**EXERCISE OBJECTIVE:**
The output should match, line for line, the records from the line containing "framed print: present [479,32,518,92]" through the line containing "framed print: none [470,23,514,86]", with every picture left out.
===
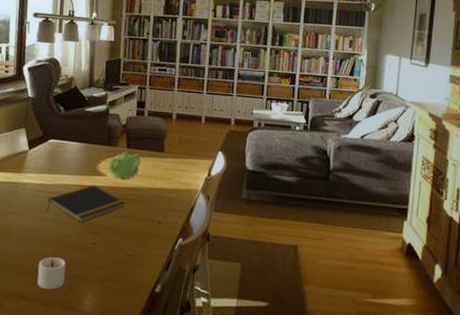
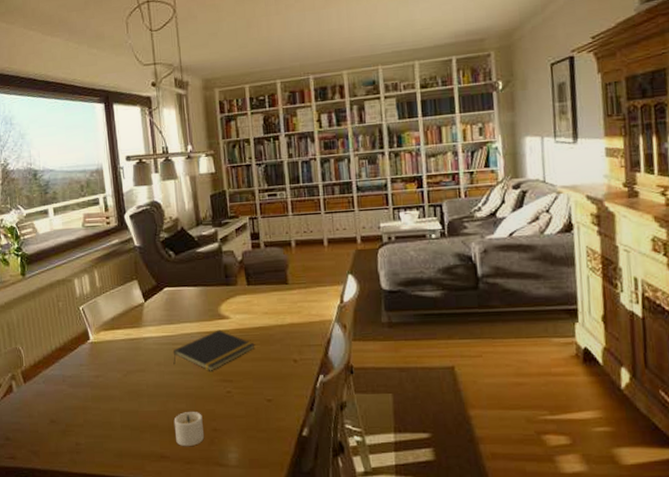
teapot: present [108,151,142,179] -> none [230,289,265,320]

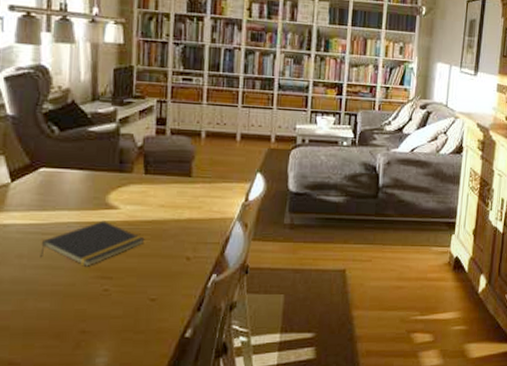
candle: present [174,412,204,447] -> none [31,312,69,352]

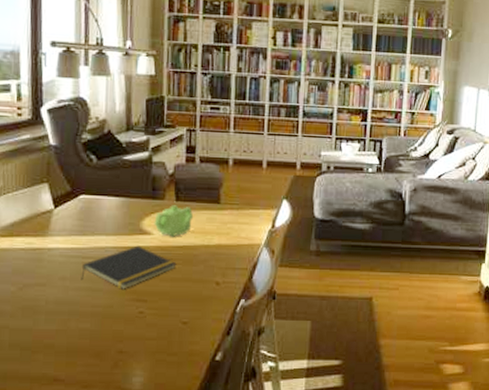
teapot: none [121,178,164,211] -> present [154,205,194,237]

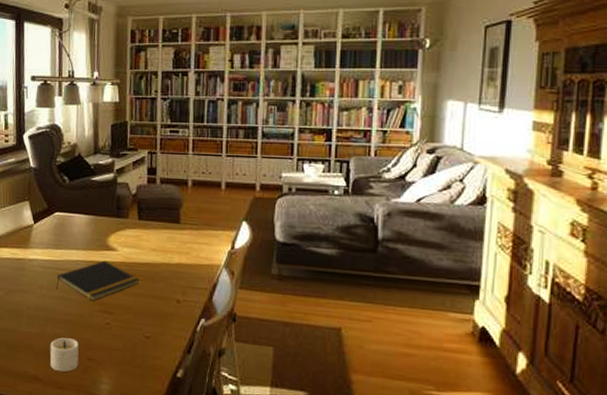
candle: none [73,332,108,370] -> present [50,337,79,372]
teapot: present [154,205,194,237] -> none [118,223,155,254]

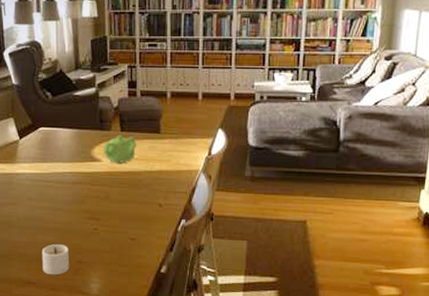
notepad: present [56,260,139,301] -> none [44,171,124,209]
teapot: none [118,223,155,254] -> present [103,135,137,164]

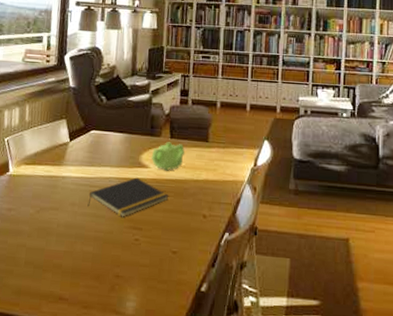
candle: present [41,244,69,276] -> none [77,255,107,291]
notepad: none [44,171,124,209] -> present [87,177,169,217]

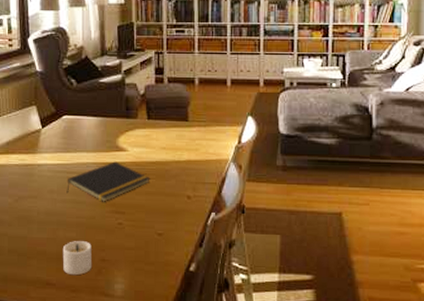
candle: none [77,255,107,291] -> present [62,241,92,276]
teapot: present [151,142,185,171] -> none [128,123,165,153]

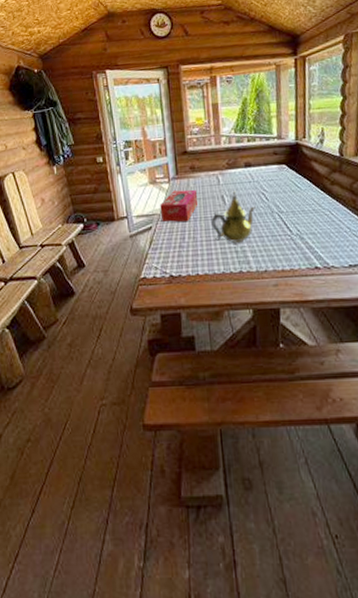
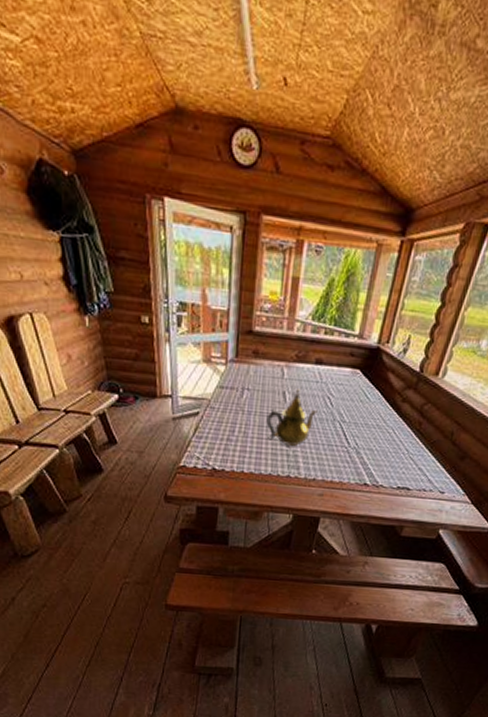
tissue box: present [160,189,198,223] -> none [211,375,256,414]

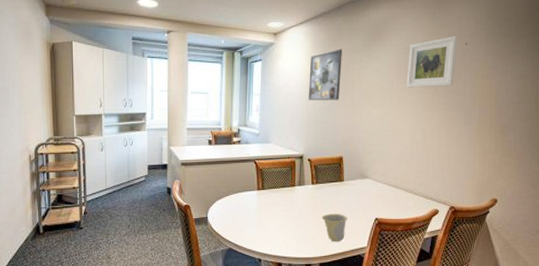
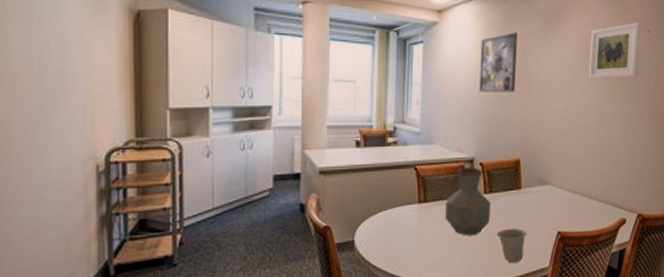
vase: none [278,162,317,218] -> present [444,167,491,236]

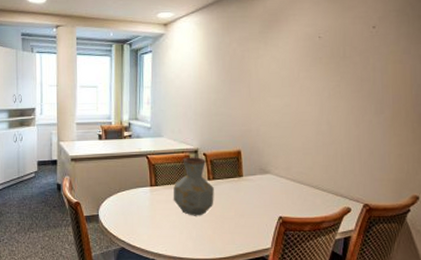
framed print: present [479,32,518,92] -> none [201,37,237,92]
cup: present [496,228,526,264] -> none [220,211,248,243]
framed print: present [588,22,641,79] -> none [308,19,365,76]

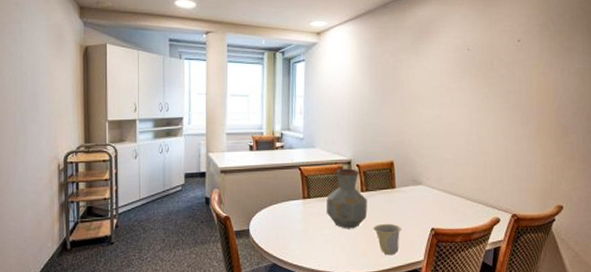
cup: none [220,211,248,243] -> present [373,223,401,256]

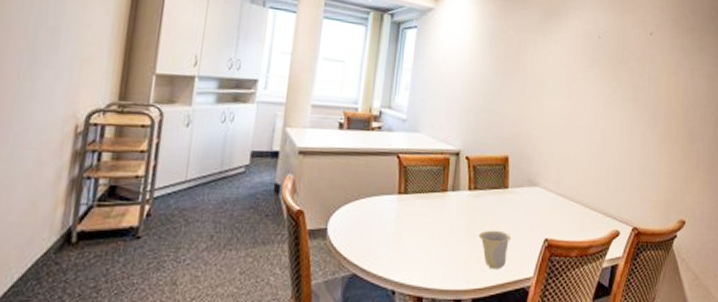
vase: present [326,168,368,229] -> none [424,160,475,235]

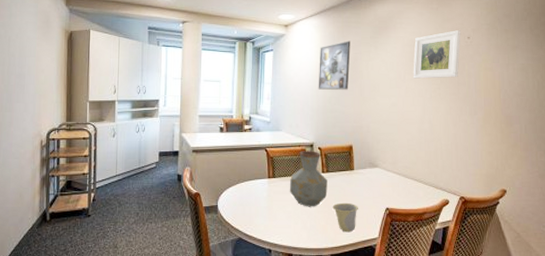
vase: none [424,160,475,235] -> present [289,151,328,207]
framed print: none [470,23,514,86] -> present [318,40,351,90]
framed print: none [586,23,643,81] -> present [413,30,461,79]

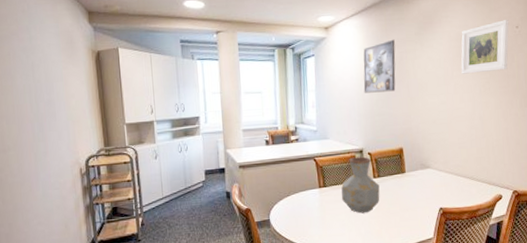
cup: present [332,202,358,233] -> none [386,206,412,236]

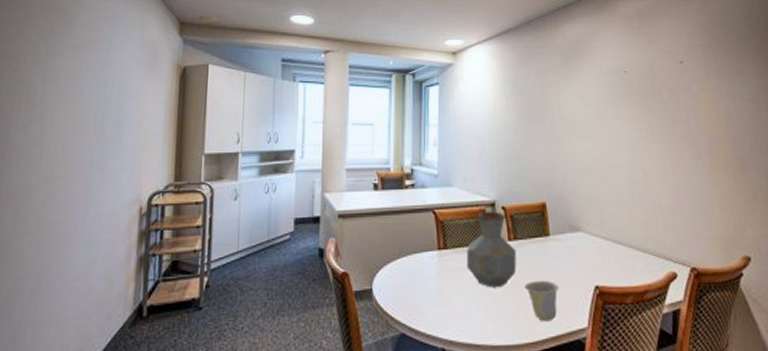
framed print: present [363,39,396,93] -> none [497,69,537,132]
cup: none [386,206,412,236] -> present [524,280,559,322]
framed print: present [461,20,509,74] -> none [615,54,674,115]

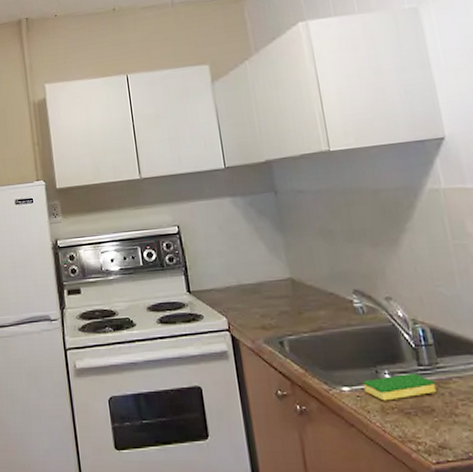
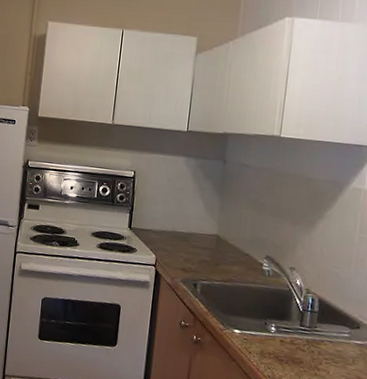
dish sponge: present [363,373,436,401] -> none [251,328,309,350]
===
**ANSWER:**
framed print: present [479,32,518,92] -> none [201,37,237,92]
cup: present [496,228,526,264] -> none [220,211,248,243]
framed print: present [588,22,641,79] -> none [308,19,365,76]

cup: none [220,211,248,243] -> present [373,223,401,256]

vase: present [326,168,368,229] -> none [424,160,475,235]

vase: none [424,160,475,235] -> present [289,151,328,207]
framed print: none [470,23,514,86] -> present [318,40,351,90]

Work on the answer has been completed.